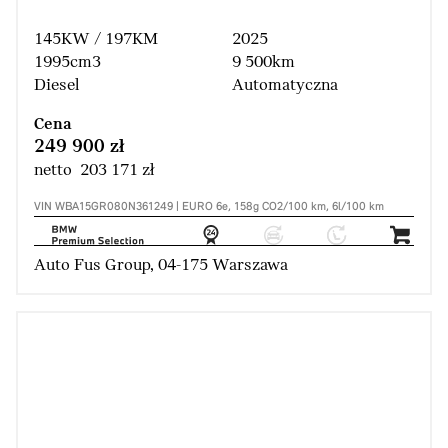
145KW / 197KM
2025
1995cm3
9 500km
Diesel
Automatyczna
Cena
249 900 zł
netto 203 171 zł
VIN WBA15GR080N361249 | EURO 6e, 158g CO2/100 km, 6l/100 km
Auto Fus Group, 04-175 Warszawa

● ● ● ● ●

TASK DIRECTIONS ▸ Reproduce the text of all the records with "Automatyczna" swapped for "Manualna" and nothing else changed. Leave out the pictures.

WRITTEN ANSWER ▸
145KW / 197KM
2025
1995cm3
9 500km
Diesel
Manualna
Cena
249 900 zł
netto 203 171 zł
VIN WBA15GR080N361249 | EURO 6e, 158g CO2/100 km, 6l/100 km
Auto Fus Group, 04-175 Warszawa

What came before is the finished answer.